(Text passage begins)

How smart sensors can offload microcontrollers

Nature provides the model for integrating sensors for a distributed edge AI system, say Bartosz Boryna and Zuzana Jirankova.

The horseshoe crab (limulus polyphemus) is recognised by scientists as an interesting model for vision research because the animal’s body is large enough to study and its retina neurons are quite easily accessible. The crab has several compound eyes distributed over the whole body, including a photoreceptor located on its tail (main image).

The crab eye can be considered as a matrix of photo-receptors with an integrated neural network located close by. This network (processing unit) reduces the redundancy of information in the data stream by selectively prioritising features within the field of view. Crabs need to detect patterns critical to survival, such as edges or movement, while enjoying the landscape is irrelevant given the limited capabilities of its brain.

This horseshoe crab is sometimes called a living fossil because of its robustness against environmental variations. We can mimic this quality using technology by visualising the integration of a microcontroller with sensors as an equivalent of the crab’s sensory structure to build a reliable distributed edge AI system.

Edge AI approach

The classic architecture of an edge AI sensor system consists of a microcontroller (MCU) acquiring and processing data from the connected sensor(s). Effectively, this means allocating the MCU’s computation time and resources to execute a machine- learning (ML) model. This approach may not be efficient for certain use cases, especially if real-time execution is a major requirement or if there is a need to reduce current consumption.

Figure 2: Block diagram of ISPU

In a standard model the MCU reads the raw sensor data and executes an ML model to process sensor data. In a dissipated AI approach, the sensor processing unit executes the ML model of sensor data and the MCU reads the processed data.

(Text passage ends)
(Data provided begins)

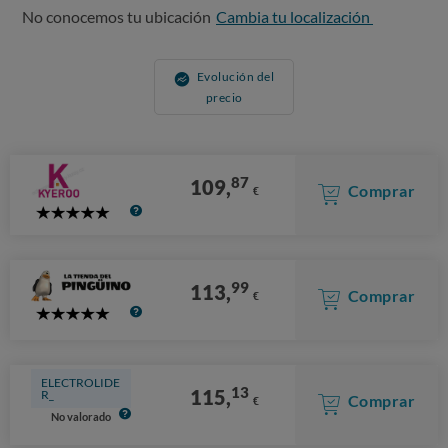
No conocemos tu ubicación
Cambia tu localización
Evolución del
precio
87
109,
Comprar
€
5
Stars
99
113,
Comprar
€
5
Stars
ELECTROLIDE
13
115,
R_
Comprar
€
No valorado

(Data provided ends)
(Data provided begins)

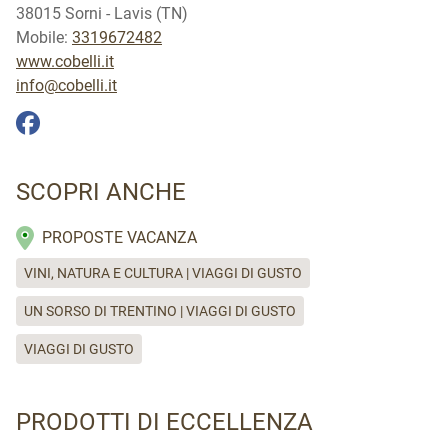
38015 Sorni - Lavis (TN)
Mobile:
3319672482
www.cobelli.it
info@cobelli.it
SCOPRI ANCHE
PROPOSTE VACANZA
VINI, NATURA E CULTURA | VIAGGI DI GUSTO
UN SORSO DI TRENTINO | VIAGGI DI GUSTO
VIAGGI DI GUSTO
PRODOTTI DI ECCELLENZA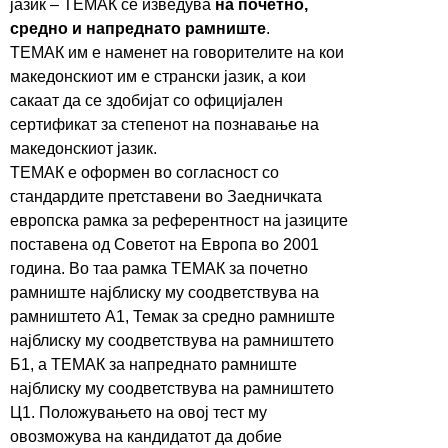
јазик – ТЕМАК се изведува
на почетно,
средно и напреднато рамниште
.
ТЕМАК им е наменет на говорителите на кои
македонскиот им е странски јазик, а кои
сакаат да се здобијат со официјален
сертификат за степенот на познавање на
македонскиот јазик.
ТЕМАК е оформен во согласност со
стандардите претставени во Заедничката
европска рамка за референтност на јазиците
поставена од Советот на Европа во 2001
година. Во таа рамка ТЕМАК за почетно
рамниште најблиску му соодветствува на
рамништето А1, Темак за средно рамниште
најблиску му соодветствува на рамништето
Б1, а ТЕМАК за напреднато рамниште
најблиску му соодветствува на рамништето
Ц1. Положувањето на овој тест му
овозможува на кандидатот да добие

(Data provided ends)

To do: Echo back the whole article on smart sensors offloading microcontrollers, word for word. None of the records is needed here.

Solution to this exercise:
How smart sensors can offload microcontrollers

Nature provides the model for integrating sensors for a distributed edge AI system, say Bartosz Boryna and Zuzana Jirankova.

The horseshoe crab (limulus polyphemus) is recognised by scientists as an interesting model for vision research because the animal’s body is large enough to study and its retina neurons are quite easily accessible. The crab has several compound eyes distributed over the whole body, including a photoreceptor located on its tail (main image).

The crab eye can be considered as a matrix of photo-receptors with an integrated neural network located close by. This network (processing unit) reduces the redundancy of information in the data stream by selectively prioritising features within the field of view. Crabs need to detect patterns critical to survival, such as edges or movement, while enjoying the landscape is irrelevant given the limited capabilities of its brain.

This horseshoe crab is sometimes called a living fossil because of its robustness against environmental variations. We can mimic this quality using technology by visualising the integration of a microcontroller with sensors as an equivalent of the crab’s sensory structure to build a reliable distributed edge AI system.

Edge AI approach

The classic architecture of an edge AI sensor system consists of a microcontroller (MCU) acquiring and processing data from the connected sensor(s). Effectively, this means allocating the MCU’s computation time and resources to execute a machine- learning (ML) model. This approach may not be efficient for certain use cases, especially if real-time execution is a major requirement or if there is a need to reduce current consumption.

Figure 2: Block diagram of ISPU

In a standard model the MCU reads the raw sensor data and executes an ML model to process sensor data. In a dissipated AI approach, the sensor processing unit executes the ML model of sensor data and the MCU reads the processed data.